Dataset records
☆ ☆ ☆ ☆

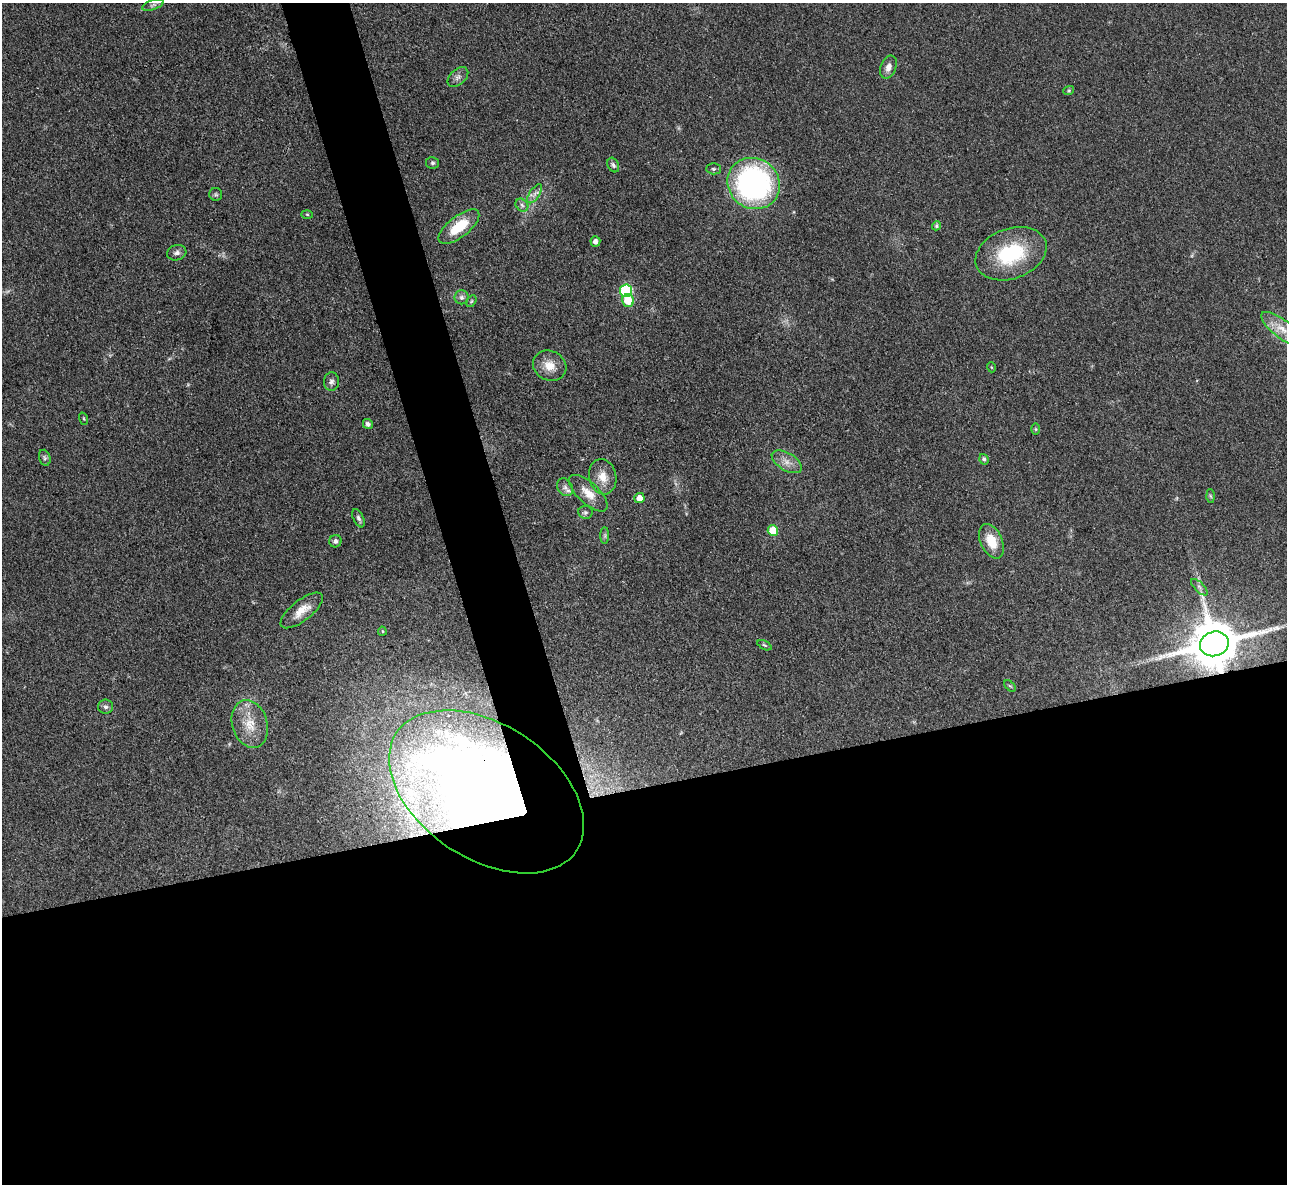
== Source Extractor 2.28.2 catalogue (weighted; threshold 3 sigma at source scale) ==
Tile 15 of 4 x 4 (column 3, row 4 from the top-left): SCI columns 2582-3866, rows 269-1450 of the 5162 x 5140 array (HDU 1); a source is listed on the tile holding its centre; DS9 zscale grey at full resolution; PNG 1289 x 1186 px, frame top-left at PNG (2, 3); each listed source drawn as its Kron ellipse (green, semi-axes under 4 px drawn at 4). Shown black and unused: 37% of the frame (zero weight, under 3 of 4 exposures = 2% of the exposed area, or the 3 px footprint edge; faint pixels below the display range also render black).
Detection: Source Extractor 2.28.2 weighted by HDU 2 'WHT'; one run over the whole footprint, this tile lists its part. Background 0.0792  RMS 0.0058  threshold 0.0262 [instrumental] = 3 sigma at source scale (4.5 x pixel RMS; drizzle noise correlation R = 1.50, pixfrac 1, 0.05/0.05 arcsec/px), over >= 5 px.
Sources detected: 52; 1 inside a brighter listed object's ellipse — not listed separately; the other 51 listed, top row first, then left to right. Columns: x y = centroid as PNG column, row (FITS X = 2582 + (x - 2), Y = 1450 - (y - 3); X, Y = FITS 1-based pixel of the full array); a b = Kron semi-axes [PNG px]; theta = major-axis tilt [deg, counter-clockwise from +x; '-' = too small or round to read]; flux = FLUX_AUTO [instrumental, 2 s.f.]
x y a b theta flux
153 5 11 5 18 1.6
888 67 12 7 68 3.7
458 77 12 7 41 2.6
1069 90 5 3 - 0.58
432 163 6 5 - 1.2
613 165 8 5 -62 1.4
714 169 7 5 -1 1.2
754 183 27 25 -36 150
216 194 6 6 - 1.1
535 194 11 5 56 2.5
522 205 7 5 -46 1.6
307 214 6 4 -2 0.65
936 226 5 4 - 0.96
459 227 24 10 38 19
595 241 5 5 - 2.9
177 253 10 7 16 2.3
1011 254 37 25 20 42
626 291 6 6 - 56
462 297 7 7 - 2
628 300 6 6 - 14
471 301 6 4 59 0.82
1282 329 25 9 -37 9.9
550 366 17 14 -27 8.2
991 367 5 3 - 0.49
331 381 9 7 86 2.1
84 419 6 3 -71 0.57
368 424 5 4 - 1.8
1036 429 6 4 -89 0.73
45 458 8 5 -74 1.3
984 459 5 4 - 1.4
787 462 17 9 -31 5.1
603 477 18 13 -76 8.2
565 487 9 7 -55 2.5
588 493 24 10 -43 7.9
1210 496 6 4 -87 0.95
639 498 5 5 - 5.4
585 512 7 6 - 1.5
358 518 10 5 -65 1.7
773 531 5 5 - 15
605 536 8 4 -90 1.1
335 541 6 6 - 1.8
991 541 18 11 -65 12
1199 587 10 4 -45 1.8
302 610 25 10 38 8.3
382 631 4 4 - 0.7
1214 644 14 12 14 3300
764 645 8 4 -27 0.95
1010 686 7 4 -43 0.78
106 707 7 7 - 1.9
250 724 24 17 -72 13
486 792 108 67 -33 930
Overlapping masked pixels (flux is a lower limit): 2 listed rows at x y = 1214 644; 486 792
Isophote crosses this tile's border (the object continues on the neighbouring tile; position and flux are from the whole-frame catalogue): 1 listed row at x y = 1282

☆ ☆ ☆ ☆

AIM OF THE EXERCISE ::
Write the lines above as a numbered list, skipping any blank lines and leaving out the pictures.

TASK OUTPUT ::
1. == Source Extractor 2.28.2 catalogue (weighted; threshold 3 sigma at source scale) ==
2. Tile 15 of 4 x 4 (column 3, row 4 from the top-left): SCI columns 2582-3866, rows 269-1450 of the 5162 x 5140 array (HDU 1); a source is listed on the tile holding its centre; DS9 zscale grey at full resolution; PNG 1289 x 1186 px, frame top-left at PNG (2, 3); each listed source drawn as its Kron ellipse (green, semi-axes under 4 px drawn at 4). Shown black and unused: 37% of the frame (zero weight, under 3 of 4 exposures = 2% of the exposed area, or the 3 px footprint edge; faint pixels below the display range also render black).
3. Detection: Source Extractor 2.28.2 weighted by HDU 2 'WHT'; one run over the whole footprint, this tile lists its part. Background 0.0792  RMS 0.0058  threshold 0.0262 [instrumental] = 3 sigma at source scale (4.5 x pixel RMS; drizzle noise correlation R = 1.50, pixfrac 1, 0.05/0.05 arcsec/px), over >= 5 px.
4. Sources detected: 52; 1 inside a brighter listed object's ellipse — not listed separately; the other 51 listed, top row first, then left to right. Columns: x y = centroid as PNG column, row (FITS X = 2582 + (x - 2), Y = 1450 - (y - 3); X, Y = FITS 1-based pixel of the full array); a b = Kron semi-axes [PNG px]; theta = major-axis tilt [deg, counter-clockwise from +x; '-' = too small or round to read]; flux = FLUX_AUTO [instrumental, 2 s.f.]
5. x y a b theta flux
6. 153 5 11 5 18 1.6
7. 888 67 12 7 68 3.7
8. 458 77 12 7 41 2.6
9. 1069 90 5 3 - 0.58
10. 432 163 6 5 - 1.2
11. 613 165 8 5 -62 1.4
12. 714 169 7 5 -1 1.2
13. 754 183 27 25 -36 150
14. 216 194 6 6 - 1.1
15. 535 194 11 5 56 2.5
16. 522 205 7 5 -46 1.6
17. 307 214 6 4 -2 0.65
18. 936 226 5 4 - 0.96
19. 459 227 24 10 38 19
20. 595 241 5 5 - 2.9
21. 177 253 10 7 16 2.3
22. 1011 254 37 25 20 42
23. 626 291 6 6 - 56
24. 462 297 7 7 - 2
25. 628 300 6 6 - 14
26. 471 301 6 4 59 0.82
27. 1282 329 25 9 -37 9.9
28. 550 366 17 14 -27 8.2
29. 991 367 5 3 - 0.49
30. 331 381 9 7 86 2.1
31. 84 419 6 3 -71 0.57
32. 368 424 5 4 - 1.8
33. 1036 429 6 4 -89 0.73
34. 45 458 8 5 -74 1.3
35. 984 459 5 4 - 1.4
36. 787 462 17 9 -31 5.1
37. 603 477 18 13 -76 8.2
38. 565 487 9 7 -55 2.5
39. 588 493 24 10 -43 7.9
40. 1210 496 6 4 -87 0.95
41. 639 498 5 5 - 5.4
42. 585 512 7 6 - 1.5
43. 358 518 10 5 -65 1.7
44. 773 531 5 5 - 15
45. 605 536 8 4 -90 1.1
46. 335 541 6 6 - 1.8
47. 991 541 18 11 -65 12
48. 1199 587 10 4 -45 1.8
49. 302 610 25 10 38 8.3
50. 382 631 4 4 - 0.7
51. 1214 644 14 12 14 3300
52. 764 645 8 4 -27 0.95
53. 1010 686 7 4 -43 0.78
54. 106 707 7 7 - 1.9
55. 250 724 24 17 -72 13
56. 486 792 108 67 -33 930
57. Overlapping masked pixels (flux is a lower limit): 2 listed rows at x y = 1214 644; 486 792
58. Isophote crosses this tile's border (the object continues on the neighbouring tile; position and flux are from the whole-frame catalogue): 1 listed row at x y = 1282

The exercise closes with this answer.